(Texto dado)
┏━━

13 mayo 2006

El cuento del fin de semana (10)

Si me obligasen a confesar, la verdad, no sé si podría decir que me gusta Tomeo. He leído muchos de sus libros y me quedan por leer otro montón -porque es uno de esos escritores de libro al año como mínimo, lo que contrasta mucho con la ociosidad que sus amigos siempre le atribuyen- y tampoco podría ponerme a enumerar las distintas tramas de sus breves e intensas novelas, de sus inquietantes relatos. Seguramente serán muy parecidas a las que me quedan por leer y las que iré leyendo, porque tampoco es tan mayor como para que no publique otro montón de libros.
Lo que siempre se me queda en la cabeza tras la lectura de sus narraciones es un tono, una inquietud. Me quedan sensaciones, y en un mundo de sucedáneos como el que habitamos no es una cuestión menor que alguien te haga sentir cosas.
También me gusta mucho la manera que tiene de decirme esas cosas, con sus historias secas, directas y en las que todo parece apuntar a la ausencia del verdadero centro de la historia que se nos narra. O esa genialidad que tuvo de construir una novela -la primera, por Dios, era la primera- como un sólo parlamento de un diálogo. Un sólo parlamente que se extiende a lo largo de ciento cincuenta páginas llenas de la mejor literatura y cuya lectura no puede dejar a nadie indiferente -perdón por el tópico, pero, como todos sabemos, el tópico conlleva una enorme porción de verdad en su interior.

Los sueños en los sueños
Aquella cálida noche de agosto, mientras decenas de mochuelos de plástico ululaban a la luz de la luna, mi amigo Ramón -que a la sazón empezaba a definirse como un hombre de psique muy compleja- soñó que soñaba que estaba soñando, y así sucesivamente. Aquel gran sueño único -generado seguramente por la mala digestión de una cena demasiado copiosa-, fue pues como una de esas preciosas muñecas rusas que están metidas una dentro de la otra , pero con la diferencia de que, en su caso, las muñecas no eran idénticas y se diferenciaban claramente no sólo por el tamaño, sino también por su colorido y textura.
Al día siguiente, al despertarse, Ramón se sentó al borde de la cama. y se puso a pensar. Encendió el primer cigarrillo del día, que era el que mejor le sabía entre los treinta o cuarenta que se fumaba diariamente, y se pasó un buen rato procurando recordar todos esos sueños. es decir, tratando de delimitar los diferentes paisajes que esos sueños habían recorrido.
Su madre le llamó varias veces desde la cocina para recordarle que tenía el tazón de café con leche puesto encima de la mesa, pero él siguió cavilando, con una libretita y el bolígrafo sobre la mesita de noche, al alcance de la mano, a punto para cazar por escrito los sueños apenas empezase a recordarlos.

┗━━

(Aplica lo leído)
1 - Responde a estas preguntas con la información del texto dado.
(a) ¿Cuántas páginas ocupa el único parlamento de la primera novela de Tomeo?
(b) ¿Qué soñó Ramón aquella cálida noche de agosto?
(c) ¿Cuántos cigarrillos fumaba Ramón al día?
2 - Traduce al inglés esta oración del texto dado: "Lo que siempre se me queda en la cabeza tras la lectura de sus narraciones es un tono, una inquietud."

(Registros de datos guardados)
┏━━

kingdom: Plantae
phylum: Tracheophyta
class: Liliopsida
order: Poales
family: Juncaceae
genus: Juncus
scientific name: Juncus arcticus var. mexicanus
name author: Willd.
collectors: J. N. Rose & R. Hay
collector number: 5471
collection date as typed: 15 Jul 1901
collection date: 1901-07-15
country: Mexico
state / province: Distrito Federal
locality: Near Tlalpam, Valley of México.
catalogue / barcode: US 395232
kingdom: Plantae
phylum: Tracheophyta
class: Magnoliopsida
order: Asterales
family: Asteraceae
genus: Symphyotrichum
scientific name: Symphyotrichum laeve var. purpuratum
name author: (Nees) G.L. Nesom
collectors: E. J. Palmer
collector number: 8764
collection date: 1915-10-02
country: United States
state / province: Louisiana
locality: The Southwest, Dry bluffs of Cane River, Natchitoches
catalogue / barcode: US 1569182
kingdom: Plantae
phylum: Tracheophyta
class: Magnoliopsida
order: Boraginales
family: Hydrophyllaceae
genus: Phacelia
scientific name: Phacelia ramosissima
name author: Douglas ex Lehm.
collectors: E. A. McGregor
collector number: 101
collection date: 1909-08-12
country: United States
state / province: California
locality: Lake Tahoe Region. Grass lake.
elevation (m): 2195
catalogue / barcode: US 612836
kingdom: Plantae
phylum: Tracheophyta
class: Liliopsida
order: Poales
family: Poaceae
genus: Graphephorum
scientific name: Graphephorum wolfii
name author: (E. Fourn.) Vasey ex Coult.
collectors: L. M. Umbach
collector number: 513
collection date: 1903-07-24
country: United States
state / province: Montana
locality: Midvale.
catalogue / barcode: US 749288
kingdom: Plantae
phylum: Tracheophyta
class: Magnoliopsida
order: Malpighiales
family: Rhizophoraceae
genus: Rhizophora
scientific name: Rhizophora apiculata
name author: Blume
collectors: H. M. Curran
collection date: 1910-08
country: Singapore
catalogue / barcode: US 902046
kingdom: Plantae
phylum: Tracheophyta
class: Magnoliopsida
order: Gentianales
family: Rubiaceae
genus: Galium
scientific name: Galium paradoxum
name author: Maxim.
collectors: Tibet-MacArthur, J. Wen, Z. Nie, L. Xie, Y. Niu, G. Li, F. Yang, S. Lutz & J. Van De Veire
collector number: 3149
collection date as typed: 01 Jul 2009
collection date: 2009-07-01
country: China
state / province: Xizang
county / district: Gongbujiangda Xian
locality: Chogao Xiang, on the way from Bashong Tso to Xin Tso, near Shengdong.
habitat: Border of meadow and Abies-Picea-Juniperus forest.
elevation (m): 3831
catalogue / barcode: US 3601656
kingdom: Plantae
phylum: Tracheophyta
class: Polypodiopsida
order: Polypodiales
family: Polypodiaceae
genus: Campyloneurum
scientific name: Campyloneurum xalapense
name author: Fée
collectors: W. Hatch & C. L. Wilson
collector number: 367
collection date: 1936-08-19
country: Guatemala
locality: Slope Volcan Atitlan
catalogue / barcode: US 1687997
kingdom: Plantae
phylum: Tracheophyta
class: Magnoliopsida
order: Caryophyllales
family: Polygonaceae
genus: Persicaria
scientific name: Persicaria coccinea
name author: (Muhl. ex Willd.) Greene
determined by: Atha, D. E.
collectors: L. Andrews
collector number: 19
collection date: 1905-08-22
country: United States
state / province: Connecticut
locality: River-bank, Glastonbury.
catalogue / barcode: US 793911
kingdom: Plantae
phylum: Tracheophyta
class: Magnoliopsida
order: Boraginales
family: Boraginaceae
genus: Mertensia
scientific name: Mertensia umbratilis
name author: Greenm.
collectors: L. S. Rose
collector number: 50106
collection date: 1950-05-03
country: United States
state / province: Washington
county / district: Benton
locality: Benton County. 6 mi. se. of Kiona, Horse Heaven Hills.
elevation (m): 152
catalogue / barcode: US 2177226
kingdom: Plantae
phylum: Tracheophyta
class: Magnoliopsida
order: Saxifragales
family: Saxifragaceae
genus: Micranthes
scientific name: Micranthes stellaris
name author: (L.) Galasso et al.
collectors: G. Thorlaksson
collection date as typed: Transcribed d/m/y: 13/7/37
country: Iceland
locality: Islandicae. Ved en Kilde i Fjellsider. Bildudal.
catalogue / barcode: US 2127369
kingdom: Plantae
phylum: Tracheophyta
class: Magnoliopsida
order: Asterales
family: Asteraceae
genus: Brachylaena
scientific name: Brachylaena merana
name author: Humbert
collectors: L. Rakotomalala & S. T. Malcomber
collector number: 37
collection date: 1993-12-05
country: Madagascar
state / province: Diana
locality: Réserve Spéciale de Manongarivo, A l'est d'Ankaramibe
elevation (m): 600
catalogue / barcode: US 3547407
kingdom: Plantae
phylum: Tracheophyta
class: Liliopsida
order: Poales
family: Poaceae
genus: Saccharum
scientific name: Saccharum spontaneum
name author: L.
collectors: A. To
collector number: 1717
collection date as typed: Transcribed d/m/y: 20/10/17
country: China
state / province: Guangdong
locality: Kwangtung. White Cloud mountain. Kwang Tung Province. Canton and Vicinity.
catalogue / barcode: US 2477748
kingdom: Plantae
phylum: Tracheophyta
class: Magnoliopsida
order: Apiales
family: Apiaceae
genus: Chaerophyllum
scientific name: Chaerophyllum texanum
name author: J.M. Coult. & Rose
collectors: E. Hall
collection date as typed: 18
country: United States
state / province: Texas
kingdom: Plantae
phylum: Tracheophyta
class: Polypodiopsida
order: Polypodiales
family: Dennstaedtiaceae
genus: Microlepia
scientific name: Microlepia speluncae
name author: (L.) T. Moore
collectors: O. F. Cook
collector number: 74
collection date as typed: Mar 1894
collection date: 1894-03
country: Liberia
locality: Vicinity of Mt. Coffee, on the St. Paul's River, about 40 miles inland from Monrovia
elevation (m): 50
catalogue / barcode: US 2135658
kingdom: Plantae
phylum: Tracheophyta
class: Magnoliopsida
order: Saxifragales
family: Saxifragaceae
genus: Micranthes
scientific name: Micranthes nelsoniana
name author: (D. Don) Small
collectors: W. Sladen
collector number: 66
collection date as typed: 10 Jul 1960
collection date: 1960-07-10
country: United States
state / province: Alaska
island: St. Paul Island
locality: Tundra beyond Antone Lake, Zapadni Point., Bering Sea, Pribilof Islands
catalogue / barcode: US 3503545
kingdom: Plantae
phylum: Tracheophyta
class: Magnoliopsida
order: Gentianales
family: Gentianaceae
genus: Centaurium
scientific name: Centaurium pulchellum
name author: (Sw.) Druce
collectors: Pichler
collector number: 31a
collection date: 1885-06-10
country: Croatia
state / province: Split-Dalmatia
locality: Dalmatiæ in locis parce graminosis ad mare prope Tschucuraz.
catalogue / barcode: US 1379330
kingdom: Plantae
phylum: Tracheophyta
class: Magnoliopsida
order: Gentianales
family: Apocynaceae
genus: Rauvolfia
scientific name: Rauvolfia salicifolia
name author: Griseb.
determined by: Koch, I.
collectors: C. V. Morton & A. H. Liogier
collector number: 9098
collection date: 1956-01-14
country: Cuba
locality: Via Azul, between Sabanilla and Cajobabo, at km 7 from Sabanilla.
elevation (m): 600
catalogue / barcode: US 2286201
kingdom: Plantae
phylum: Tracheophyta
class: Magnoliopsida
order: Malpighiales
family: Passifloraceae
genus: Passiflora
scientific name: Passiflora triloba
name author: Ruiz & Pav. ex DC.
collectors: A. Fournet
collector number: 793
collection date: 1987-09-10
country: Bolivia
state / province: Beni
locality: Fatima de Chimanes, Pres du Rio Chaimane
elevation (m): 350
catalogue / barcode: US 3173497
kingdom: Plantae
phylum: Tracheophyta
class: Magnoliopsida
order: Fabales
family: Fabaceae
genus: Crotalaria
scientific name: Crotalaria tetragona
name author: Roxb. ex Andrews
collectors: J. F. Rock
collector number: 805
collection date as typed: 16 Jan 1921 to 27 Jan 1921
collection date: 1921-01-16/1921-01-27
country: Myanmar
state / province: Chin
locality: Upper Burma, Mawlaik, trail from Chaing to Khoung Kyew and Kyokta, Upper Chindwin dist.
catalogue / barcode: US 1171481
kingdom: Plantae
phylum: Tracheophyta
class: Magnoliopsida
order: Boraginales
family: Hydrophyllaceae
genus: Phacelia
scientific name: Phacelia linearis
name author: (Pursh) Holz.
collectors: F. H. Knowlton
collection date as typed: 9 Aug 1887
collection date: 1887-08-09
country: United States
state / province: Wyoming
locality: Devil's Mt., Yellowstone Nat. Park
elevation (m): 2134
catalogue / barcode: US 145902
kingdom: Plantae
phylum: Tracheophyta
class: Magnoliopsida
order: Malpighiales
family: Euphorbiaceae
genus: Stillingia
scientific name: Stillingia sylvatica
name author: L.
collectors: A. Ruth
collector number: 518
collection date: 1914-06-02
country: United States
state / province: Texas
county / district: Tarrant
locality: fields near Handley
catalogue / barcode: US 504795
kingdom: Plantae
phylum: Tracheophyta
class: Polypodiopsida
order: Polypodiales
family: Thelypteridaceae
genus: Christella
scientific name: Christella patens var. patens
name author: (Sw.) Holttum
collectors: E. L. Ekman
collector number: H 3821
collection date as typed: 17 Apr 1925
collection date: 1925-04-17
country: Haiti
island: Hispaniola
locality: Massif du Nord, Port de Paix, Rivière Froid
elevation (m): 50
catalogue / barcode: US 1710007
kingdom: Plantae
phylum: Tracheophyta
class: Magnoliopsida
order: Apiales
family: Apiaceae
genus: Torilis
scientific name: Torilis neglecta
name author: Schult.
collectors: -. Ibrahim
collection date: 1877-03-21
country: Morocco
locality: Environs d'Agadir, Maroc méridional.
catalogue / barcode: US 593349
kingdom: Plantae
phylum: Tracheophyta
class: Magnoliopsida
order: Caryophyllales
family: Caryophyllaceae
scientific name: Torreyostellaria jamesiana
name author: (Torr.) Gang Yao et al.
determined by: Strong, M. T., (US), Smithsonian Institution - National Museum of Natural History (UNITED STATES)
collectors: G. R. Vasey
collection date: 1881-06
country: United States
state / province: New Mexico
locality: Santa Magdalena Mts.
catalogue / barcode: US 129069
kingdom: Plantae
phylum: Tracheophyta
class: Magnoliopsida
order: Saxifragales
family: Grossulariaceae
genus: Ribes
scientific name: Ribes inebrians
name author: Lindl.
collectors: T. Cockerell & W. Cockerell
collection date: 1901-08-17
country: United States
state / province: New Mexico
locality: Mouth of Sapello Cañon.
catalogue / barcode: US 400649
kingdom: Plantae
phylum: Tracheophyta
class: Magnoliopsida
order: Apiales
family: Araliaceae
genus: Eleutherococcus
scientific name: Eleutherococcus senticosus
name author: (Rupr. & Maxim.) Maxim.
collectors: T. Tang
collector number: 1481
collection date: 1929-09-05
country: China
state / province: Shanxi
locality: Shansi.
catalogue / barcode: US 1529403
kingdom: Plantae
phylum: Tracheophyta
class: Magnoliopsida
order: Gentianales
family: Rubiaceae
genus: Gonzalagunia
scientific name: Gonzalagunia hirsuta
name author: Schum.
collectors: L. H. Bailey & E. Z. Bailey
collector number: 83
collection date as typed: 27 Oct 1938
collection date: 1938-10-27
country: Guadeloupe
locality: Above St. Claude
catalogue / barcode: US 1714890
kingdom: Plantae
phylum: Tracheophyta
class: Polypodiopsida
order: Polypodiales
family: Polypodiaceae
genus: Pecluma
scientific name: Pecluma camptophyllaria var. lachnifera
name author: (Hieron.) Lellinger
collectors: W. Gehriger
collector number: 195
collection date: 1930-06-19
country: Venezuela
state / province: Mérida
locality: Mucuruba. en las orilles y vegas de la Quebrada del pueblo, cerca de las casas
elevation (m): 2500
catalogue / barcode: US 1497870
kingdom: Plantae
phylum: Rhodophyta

┗━━

(Problemas resueltos)
1 -
(a) Ciento cincuenta páginas.
(b) Soñó que soñaba que estaba soñando, y así sucesivamente.
(c) Entre treinta y cuarenta.

2 - What always stays in my head after reading his stories is a tone, a sense of unease.